2017: Project Loom was announced at OpenJDK (Brian Goetz & Ron Pressler leading).

2018–2020: Early prototypes with fibers and continuations. APIs unstable.

JDK 13–16: Some incubator APIs for continuations and structured concurrency experiments.

🔹 Key Milestones

JDK 19 (Sept 2022)

Virtual Threads introduced as a preview feature.

Structured Concurrency incubated.

JDK 20 (Mar 2023)

Virtual Threads previewed again with refinements.

Structured Concurrency incubator updated.

JDK 21 (Sept 2023, LTS release)

Virtual Threads finalized (no longer preview).

Structured Concurrency still incubating.

Scoped Values introduced in preview.

JDK 22 (Mar 2024)

Structured Concurrency (2nd incubator round).

Scoped Values (2nd preview).

JDK 23 (Sept 2024, not LTS)

Ongoing improvements in Structured Concurrency & Scoped Values.

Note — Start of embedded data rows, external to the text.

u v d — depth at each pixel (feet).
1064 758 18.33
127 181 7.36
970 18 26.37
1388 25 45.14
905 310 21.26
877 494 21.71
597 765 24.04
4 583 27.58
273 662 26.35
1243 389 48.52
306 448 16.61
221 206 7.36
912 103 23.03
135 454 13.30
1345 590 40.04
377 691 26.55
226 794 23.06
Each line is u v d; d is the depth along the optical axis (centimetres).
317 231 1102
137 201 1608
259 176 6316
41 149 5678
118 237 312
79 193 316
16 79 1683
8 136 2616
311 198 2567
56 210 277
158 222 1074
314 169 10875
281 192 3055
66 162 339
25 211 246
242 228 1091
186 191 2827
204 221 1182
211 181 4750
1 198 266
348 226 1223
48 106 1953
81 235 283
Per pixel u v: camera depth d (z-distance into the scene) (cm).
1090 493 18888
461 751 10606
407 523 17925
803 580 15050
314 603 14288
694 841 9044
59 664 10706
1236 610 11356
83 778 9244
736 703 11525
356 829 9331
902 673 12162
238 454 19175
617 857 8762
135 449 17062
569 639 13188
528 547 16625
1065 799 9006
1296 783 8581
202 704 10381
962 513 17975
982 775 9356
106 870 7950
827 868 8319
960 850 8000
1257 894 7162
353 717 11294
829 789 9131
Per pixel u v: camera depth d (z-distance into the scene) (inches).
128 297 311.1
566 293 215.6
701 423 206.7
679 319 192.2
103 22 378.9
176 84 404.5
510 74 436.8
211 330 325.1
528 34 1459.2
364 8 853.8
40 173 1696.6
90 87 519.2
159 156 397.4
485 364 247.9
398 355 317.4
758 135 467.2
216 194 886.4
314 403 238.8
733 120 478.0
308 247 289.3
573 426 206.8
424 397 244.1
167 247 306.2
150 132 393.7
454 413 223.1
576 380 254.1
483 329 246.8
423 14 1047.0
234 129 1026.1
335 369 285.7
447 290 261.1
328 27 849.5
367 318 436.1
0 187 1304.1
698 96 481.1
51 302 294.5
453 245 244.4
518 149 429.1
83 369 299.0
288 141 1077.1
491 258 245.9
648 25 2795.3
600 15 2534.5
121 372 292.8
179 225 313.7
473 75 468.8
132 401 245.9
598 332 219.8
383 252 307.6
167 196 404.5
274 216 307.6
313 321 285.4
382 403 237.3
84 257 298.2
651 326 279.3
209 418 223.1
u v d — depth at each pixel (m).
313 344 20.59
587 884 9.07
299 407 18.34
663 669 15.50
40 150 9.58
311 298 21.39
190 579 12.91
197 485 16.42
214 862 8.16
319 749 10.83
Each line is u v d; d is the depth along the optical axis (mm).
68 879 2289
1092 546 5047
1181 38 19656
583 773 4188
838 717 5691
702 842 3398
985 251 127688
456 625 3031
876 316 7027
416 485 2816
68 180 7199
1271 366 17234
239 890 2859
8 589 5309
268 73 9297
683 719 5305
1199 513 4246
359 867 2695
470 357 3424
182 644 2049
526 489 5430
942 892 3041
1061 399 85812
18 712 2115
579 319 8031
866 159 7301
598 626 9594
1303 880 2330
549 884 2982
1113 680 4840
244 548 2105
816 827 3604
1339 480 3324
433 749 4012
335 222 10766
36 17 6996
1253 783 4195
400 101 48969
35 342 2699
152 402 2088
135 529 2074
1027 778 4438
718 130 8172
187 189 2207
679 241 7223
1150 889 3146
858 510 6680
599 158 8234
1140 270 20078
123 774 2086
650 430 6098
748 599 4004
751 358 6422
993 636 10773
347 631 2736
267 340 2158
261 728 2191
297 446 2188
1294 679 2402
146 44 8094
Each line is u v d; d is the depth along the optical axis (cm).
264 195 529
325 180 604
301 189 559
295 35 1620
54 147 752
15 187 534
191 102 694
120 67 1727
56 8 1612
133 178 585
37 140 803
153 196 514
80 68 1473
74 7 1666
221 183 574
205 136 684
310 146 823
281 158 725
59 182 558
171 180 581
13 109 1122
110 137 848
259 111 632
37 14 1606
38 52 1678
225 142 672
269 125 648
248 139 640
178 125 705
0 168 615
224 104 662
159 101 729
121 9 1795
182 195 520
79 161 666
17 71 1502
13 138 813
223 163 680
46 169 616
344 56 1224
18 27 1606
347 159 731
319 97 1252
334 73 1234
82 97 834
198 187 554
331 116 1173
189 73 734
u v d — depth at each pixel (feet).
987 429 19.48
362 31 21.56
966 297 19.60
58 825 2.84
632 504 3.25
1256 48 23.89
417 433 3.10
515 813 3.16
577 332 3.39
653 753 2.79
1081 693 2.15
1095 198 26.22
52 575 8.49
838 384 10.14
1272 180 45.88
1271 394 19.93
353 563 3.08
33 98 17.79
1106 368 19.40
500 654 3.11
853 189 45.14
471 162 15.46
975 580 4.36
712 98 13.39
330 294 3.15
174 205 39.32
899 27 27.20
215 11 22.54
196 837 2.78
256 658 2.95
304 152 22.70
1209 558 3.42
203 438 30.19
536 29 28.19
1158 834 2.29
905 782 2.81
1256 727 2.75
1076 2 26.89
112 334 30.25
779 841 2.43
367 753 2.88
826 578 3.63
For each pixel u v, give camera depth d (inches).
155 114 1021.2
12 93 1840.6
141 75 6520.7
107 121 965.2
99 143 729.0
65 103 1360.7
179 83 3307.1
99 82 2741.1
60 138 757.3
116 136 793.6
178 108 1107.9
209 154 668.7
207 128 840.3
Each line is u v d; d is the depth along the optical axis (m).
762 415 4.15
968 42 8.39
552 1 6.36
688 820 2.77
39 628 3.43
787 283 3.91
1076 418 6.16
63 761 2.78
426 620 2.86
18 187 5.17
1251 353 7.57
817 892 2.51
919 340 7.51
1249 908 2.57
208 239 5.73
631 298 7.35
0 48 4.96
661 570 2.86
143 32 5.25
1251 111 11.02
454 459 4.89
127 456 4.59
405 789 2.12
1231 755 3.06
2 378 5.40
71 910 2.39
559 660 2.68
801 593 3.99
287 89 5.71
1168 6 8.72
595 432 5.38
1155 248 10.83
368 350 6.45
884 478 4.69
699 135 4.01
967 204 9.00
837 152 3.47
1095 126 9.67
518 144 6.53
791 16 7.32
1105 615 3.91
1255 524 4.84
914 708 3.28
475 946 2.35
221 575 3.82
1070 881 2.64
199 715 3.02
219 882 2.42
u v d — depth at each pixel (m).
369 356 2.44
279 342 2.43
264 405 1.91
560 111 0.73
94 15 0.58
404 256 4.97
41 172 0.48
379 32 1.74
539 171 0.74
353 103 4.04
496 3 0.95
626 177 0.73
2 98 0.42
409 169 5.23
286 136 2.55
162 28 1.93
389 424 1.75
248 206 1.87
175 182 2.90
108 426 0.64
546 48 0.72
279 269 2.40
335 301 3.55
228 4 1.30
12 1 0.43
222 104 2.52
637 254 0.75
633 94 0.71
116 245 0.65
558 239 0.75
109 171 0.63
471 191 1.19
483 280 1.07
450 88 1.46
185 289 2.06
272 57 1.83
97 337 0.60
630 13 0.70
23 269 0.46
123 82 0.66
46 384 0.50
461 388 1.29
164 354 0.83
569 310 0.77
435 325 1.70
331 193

Tooling support (debuggers, profilers) improving for virtual threads.

🔮 Near Future

JDK 25 (likely next LTS in 2026)

Expect Structured Concurrency and Scoped Values to become stable.

Virtual thread ecosystem maturity (Spring, Hibernate, Netty alternatives adapting).

JVM / JIT / GC optimizations specific to Loom workloads.